WORK TO COMPLETE: Check each line of the entries below for the word "TXBL", and copy the lines that have it.

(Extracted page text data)

════════════════

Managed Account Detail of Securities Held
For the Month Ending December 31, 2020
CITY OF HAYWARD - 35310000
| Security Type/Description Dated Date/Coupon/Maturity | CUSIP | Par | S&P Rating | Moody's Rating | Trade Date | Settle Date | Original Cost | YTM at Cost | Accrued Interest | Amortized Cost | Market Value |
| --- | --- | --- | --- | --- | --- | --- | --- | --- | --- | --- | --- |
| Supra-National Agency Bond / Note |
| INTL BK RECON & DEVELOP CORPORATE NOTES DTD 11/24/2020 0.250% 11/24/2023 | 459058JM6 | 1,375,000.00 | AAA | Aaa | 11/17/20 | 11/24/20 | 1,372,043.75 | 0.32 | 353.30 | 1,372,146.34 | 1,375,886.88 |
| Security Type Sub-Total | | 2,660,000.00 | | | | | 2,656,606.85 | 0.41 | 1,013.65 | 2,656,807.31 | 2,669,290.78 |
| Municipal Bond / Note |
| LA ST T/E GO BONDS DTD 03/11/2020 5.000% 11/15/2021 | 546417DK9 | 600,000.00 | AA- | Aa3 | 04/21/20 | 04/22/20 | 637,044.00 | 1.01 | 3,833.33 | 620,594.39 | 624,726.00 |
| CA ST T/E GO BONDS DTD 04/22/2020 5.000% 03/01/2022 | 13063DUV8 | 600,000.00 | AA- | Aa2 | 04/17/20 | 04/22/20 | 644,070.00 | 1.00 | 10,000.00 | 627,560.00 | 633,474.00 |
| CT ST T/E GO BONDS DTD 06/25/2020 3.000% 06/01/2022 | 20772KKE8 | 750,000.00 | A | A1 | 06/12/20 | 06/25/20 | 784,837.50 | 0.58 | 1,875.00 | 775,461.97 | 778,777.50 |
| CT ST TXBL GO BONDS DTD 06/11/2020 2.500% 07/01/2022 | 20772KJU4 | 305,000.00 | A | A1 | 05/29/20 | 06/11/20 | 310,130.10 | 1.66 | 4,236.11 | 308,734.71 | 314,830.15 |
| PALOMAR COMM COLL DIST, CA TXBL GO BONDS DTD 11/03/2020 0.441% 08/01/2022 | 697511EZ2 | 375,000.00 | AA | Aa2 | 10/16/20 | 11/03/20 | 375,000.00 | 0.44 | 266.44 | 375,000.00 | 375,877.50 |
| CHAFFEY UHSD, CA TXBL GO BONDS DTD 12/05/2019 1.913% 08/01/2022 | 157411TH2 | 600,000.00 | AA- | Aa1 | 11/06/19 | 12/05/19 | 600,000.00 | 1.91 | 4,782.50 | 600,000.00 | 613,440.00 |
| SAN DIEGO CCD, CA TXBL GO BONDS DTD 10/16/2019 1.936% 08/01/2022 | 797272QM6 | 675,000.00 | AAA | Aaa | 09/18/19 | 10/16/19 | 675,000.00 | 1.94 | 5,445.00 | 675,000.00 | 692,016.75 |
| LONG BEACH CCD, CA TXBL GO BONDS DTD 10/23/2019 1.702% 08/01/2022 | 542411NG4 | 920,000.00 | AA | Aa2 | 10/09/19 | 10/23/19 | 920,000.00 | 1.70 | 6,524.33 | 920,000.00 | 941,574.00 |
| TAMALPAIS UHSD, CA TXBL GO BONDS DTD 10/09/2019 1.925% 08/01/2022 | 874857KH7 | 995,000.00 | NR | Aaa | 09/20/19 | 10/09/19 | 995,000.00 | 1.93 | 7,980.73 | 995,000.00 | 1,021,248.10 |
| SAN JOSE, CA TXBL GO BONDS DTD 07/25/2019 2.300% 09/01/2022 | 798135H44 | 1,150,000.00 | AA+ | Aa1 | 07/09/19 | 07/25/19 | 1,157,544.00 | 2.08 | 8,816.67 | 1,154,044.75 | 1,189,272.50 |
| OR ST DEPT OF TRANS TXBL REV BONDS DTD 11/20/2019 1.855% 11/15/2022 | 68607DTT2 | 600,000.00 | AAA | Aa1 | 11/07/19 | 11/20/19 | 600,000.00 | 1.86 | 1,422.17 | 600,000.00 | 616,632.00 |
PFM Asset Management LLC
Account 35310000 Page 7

════════════════

SOLUTION TO THE PROBLEM:
| CT ST TXBL GO BONDS DTD 06/11/2020 2.500% 07/01/2022 | 20772KJU4 | 305,000.00 | A | A1 | 05/29/20 | 06/11/20 | 310,130.10 | 1.66 | 4,236.11 | 308,734.71 | 314,830.15 |
| PALOMAR COMM COLL DIST, CA TXBL GO BONDS DTD 11/03/2020 0.441% 08/01/2022 | 697511EZ2 | 375,000.00 | AA | Aa2 | 10/16/20 | 11/03/20 | 375,000.00 | 0.44 | 266.44 | 375,000.00 | 375,877.50 |
| CHAFFEY UHSD, CA TXBL GO BONDS DTD 12/05/2019 1.913% 08/01/2022 | 157411TH2 | 600,000.00 | AA- | Aa1 | 11/06/19 | 12/05/19 | 600,000.00 | 1.91 | 4,782.50 | 600,000.00 | 613,440.00 |
| SAN DIEGO CCD, CA TXBL GO BONDS DTD 10/16/2019 1.936% 08/01/2022 | 797272QM6 | 675,000.00 | AAA | Aaa | 09/18/19 | 10/16/19 | 675,000.00 | 1.94 | 5,445.00 | 675,000.00 | 692,016.75 |
| LONG BEACH CCD, CA TXBL GO BONDS DTD 10/23/2019 1.702% 08/01/2022 | 542411NG4 | 920,000.00 | AA | Aa2 | 10/09/19 | 10/23/19 | 920,000.00 | 1.70 | 6,524.33 | 920,000.00 | 941,574.00 |
| TAMALPAIS UHSD, CA TXBL GO BONDS DTD 10/09/2019 1.925% 08/01/2022 | 874857KH7 | 995,000.00 | NR | Aaa | 09/20/19 | 10/09/19 | 995,000.00 | 1.93 | 7,980.73 | 995,000.00 | 1,021,248.10 |
| SAN JOSE, CA TXBL GO BONDS DTD 07/25/2019 2.300% 09/01/2022 | 798135H44 | 1,150,000.00 | AA+ | Aa1 | 07/09/19 | 07/25/19 | 1,157,544.00 | 2.08 | 8,816.67 | 1,154,044.75 | 1,189,272.50 |
| OR ST DEPT OF TRANS TXBL REV BONDS DTD 11/20/2019 1.855% 11/15/2022 | 68607DTT2 | 600,000.00 | AAA | Aa1 | 11/07/19 | 11/20/19 | 600,000.00 | 1.86 | 1,422.17 | 600,000.00 | 616,632.00 |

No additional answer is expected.